Ottorino Respighi - Feste Romane (with The Berlin Philharmonic Orchestra;
recorded April 1939). The Testament recording of Sabata's reading of Respighi's
Fountains of Rome was revelatory and his view of Respighi's Roman Festivals
is equally imaginative and thoughtful. The opening fanfares of 'Circenses'
are taken at surprisingly fast speeds (some may feel they are disconcertingly
so) but De Sabata is cleverly creating an atmosphere of mounting excitement
and hysteria. The Ancient Romans are eager for blood and gore as the Christians
are thrown to the beasts. The ensuing savagery and carnage is vividly realised.

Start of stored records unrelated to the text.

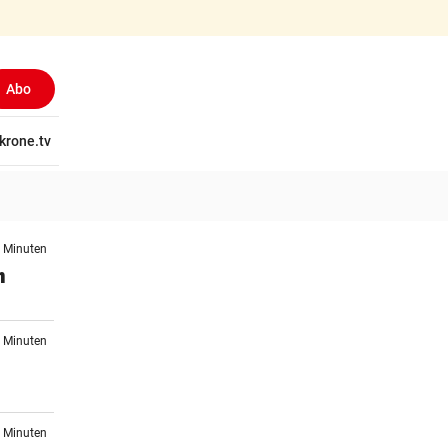
Abo
tschaft
krone.tv
Wissen
Gericht
Kolumnen
Freizeit
Reise
Ti
3 Minuten
n
6 Minuten
5 Minuten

The second movement Il giubileo demonstrates De Sabata's excellent sense
of control and pacing. This is a remarkable study in crescendo. The pilgrims
are nearing Rome, their anticipation rising with their every step. De Sabata
is right there with them, understanding their eagerness, recognising their
piety and rejoicing with them as they see the Eternal City spread out before
them - bells tolling out in greeting. De Sabata's L'Ottobrata is a joyful
celebration indeed, crisp yet magically romantic with its echoing hunting
calls and appealing mandolin melody. Unlike so many interpreters De Sabata
knows that the festival of 'La Befana' is primarily for the children (in
Italian children's lore, a witch rewards good children and punishes the bad;
and children receive presents during La Befana in the Piazza Navonna in Rome
on Twelfth Night). And so De Sabata's opening suggests a frightening witch
and children's games and frolics, before the music opens out to embrace all
the excitements of the fairground and the riotous jubilation of Roman citizens
at leisure - including that drunk. This has to be one of tne best ever
interpretations of this often recorded work.
Zoltan KODÁLY - Dances from Galanta (The Berlin Philharmonic
Orchestra; recorded in April 1939). This is another tremendously exciting
and invigorating reading. De Sabata catches all the Slavic nuances and turns
of phrase. He elicits virtuoso performances from all sections of the Berlin
orchestra. A magnificent conclusion to a wonderful concert.